Back To The Drawing Board!

“No one was expecting anything like this.” So says Michael Boylan-Kolchin of the University of Texas, Austin in a recent issue of Science. As I would tell my astronomy students, this is when things begin to get interesting.

The James Webb Space Telescope (JWST) has the ability to see into an era of universal history heretofore invisible to us. The oldest image we have from other missions, from when the universe was merely 370,000 years old, is of the cosmic microwave background. This “baby picture” shows ripples and clumps that scientists believe eventually formed clusters of galaxies containing the first stars.

https://upload.wikimedia.org/wikipedia/commons/0/0b/Planck_satellite_cmb.jpg

The Hubble Space Telescope peered far out into the universe and therefore far back into time to see some of those early galaxies. The most distant of these have had their light stretched far into the infrared, and Hubble was blind to them. The earliest galaxy that Hubble spotted dated from 400 million years after the Big Bang.

That’s quite a substantial—and crucial—time gap of nearly 400 million years. During this time, matter was contracting, forming the first stars and galaxies. How did that happen? Without empirical data, computer models attempt to answer the question. But of course, all speculative models must accommodate themselves to hard data.

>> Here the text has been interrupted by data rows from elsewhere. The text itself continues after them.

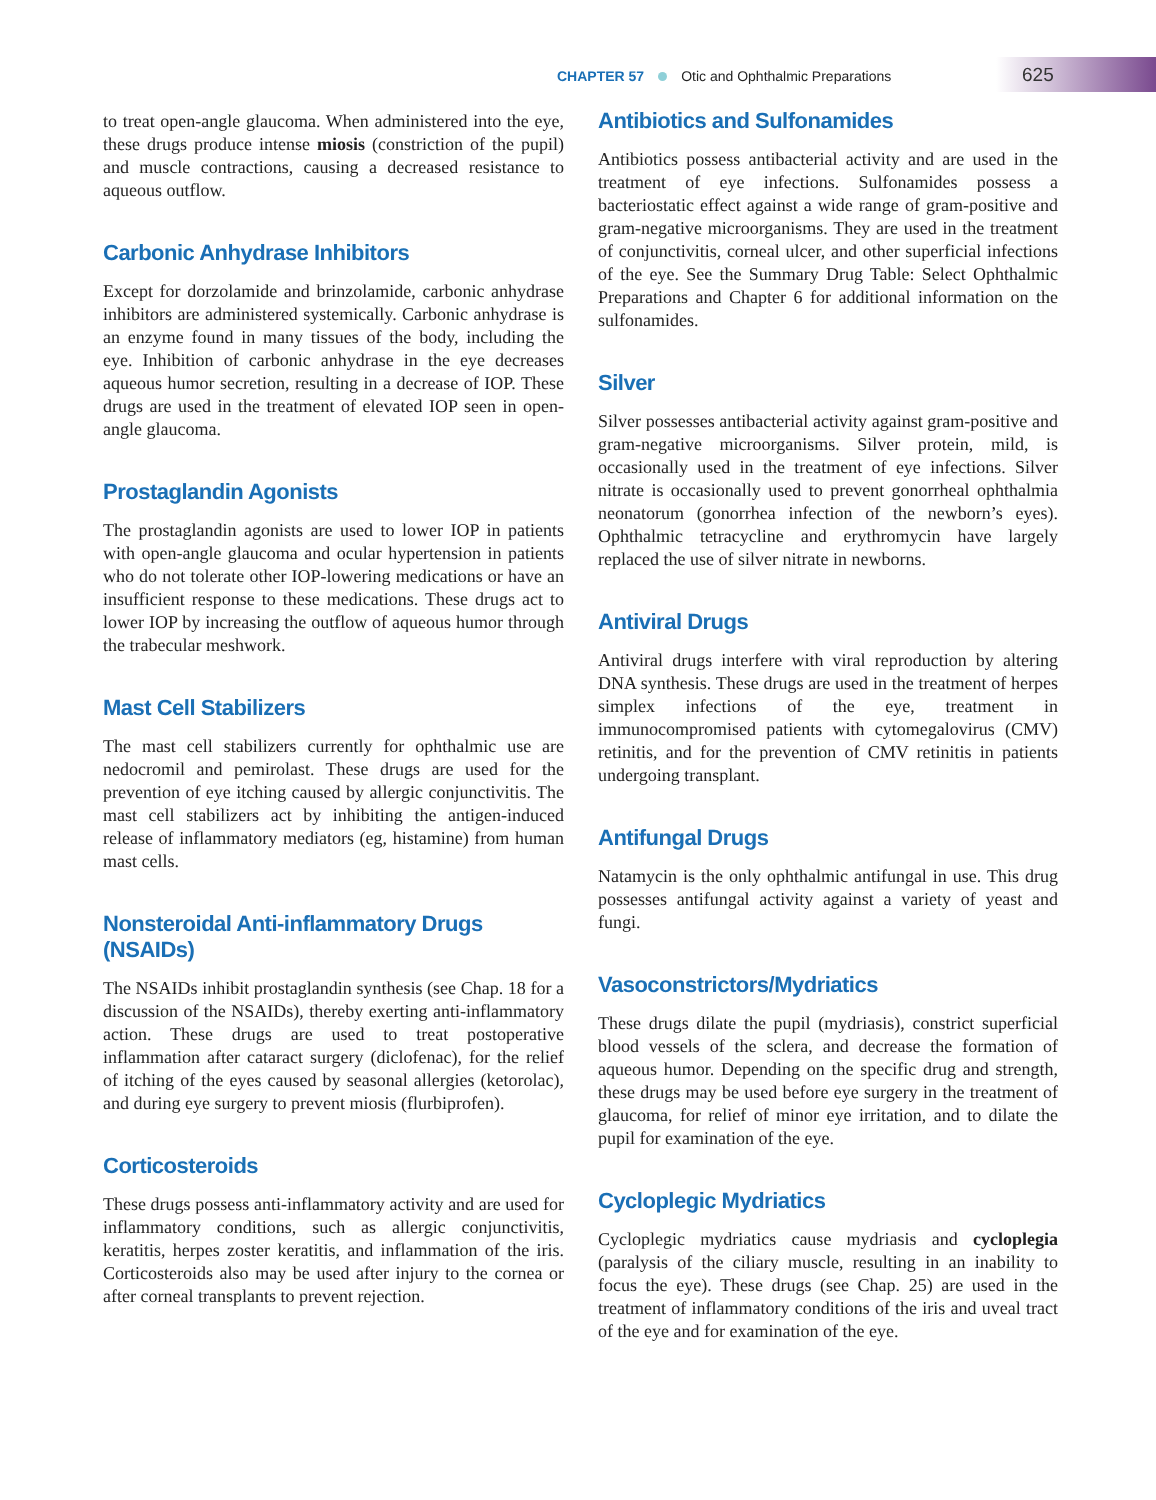CHAPTER 57 Otic and Ophthalmic Preparations
625
to treat open-angle glaucoma. When administered into the eye, these drugs produce intense miosis (constriction of the pupil) and muscle contractions, causing a decreased resistance to aqueous outflow.
Carbonic Anhydrase Inhibitors
Except for dorzolamide and brinzolamide, carbonic anhydrase inhibitors are administered systemically. Carbonic anhydrase is an enzyme found in many tissues of the body, including the eye. Inhibition of carbonic anhydrase in the eye decreases aqueous humor secretion, resulting in a decrease of IOP. These drugs are used in the treatment of elevated IOP seen in open-angle glaucoma.
Prostaglandin Agonists
The prostaglandin agonists are used to lower IOP in patients with open-angle glaucoma and ocular hypertension in patients who do not tolerate other IOP-lowering medications or have an insufficient response to these medications. These drugs act to lower IOP by increasing the outflow of aqueous humor through the trabecular meshwork.
Mast Cell Stabilizers
The mast cell stabilizers currently for ophthalmic use are nedocromil and pemirolast. These drugs are used for the prevention of eye itching caused by allergic conjunctivitis. The mast cell stabilizers act by inhibiting the antigen-induced release of inflammatory mediators (eg, histamine) from human mast cells.
Nonsteroidal Anti-inflammatory Drugs (NSAIDs)
The NSAIDs inhibit prostaglandin synthesis (see Chap. 18 for a discussion of the NSAIDs), thereby exerting anti-inflammatory action. These drugs are used to treat postoperative inflammation after cataract surgery (diclofenac), for the relief of itching of the eyes caused by seasonal allergies (ketorolac), and during eye surgery to prevent miosis (flurbiprofen).
Corticosteroids
These drugs possess anti-inflammatory activity and are used for inflammatory conditions, such as allergic conjunctivitis, keratitis, herpes zoster keratitis, and inflammation of the iris. Corticosteroids also may be used after injury to the cornea or after corneal transplants to prevent rejection.
Antibiotics and Sulfonamides
Antibiotics possess antibacterial activity and are used in the treatment of eye infections. Sulfonamides possess a bacteriostatic effect against a wide range of gram-positive and gram-negative microorganisms. They are used in the treatment of conjunctivitis, corneal ulcer, and other superficial infections of the eye. See the Summary Drug Table: Select Ophthalmic Preparations and Chapter 6 for additional information on the sulfonamides.
Silver
Silver possesses antibacterial activity against gram-positive and gram-negative microorganisms. Silver protein, mild, is occasionally used in the treatment of eye infections. Silver nitrate is occasionally used to prevent gonorrheal ophthalmia neonatorum (gonorrhea infection of the newborn’s eyes). Ophthalmic tetracycline and erythromycin have largely replaced the use of silver nitrate in newborns.
Antiviral Drugs
Antiviral drugs interfere with viral reproduction by altering DNA synthesis. These drugs are used in the treatment of herpes simplex infections of the eye, treatment in immunocompromised patients with cytomegalovirus (CMV) retinitis, and for the prevention of CMV retinitis in patients undergoing transplant.
Antifungal Drugs
Natamycin is the only ophthalmic antifungal in use. This drug possesses antifungal activity against a variety of yeast and fungi.
Vasoconstrictors/Mydriatics
These drugs dilate the pupil (mydriasis), constrict superficial blood vessels of the sclera, and decrease the formation of aqueous humor. Depending on the specific drug and strength, these drugs may be used before eye surgery in the treatment of glaucoma, for relief of minor eye irritation, and to dilate the pupil for examination of the eye.
Cycloplegic Mydriatics
Cycloplegic mydriatics cause mydriasis and cycloplegia (paralysis of the ciliary muscle, resulting in an inability to focus the eye). These drugs (see Chap. 25) are used in the treatment of inflammatory conditions of the iris and uveal tract of the eye and for examination of the eye.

Within weeks of its deployment, JWST may have exploded the models. If the result holds up, a galaxy that began shining brightly when the universe was just 230 million years old has been detected. It doesn’t look like much. Keep in mind this is not its “true” color, which is invisible infrared.

https://www.science.org/content/article/webb-telescope-reveals-unpredicted-bounty-bright-galaxies-early-universe

And this galaxy is not alone. Webb has found far more galaxies in this early epoch than models ever predicted. Apparently galaxies formed more quickly than the models allowed. Back to the drawing board, indeed.

A couple of caveats:

  • It’s possible that this first look just happened to land on an unusually rich cluster of galaxies.
  • The ages of galaxies are determined from detailed study of their spectra. These first estimates are based on the apparent color rather than that more painstaking analysis. But dust in a galaxy can redden its light and make the galaxy look older than it really is.

You might think it would be disappointing to find the unexpected. Not true! New data, new questions, new discoveries to be made. JWST is already opening the door to a better understanding of the early universe.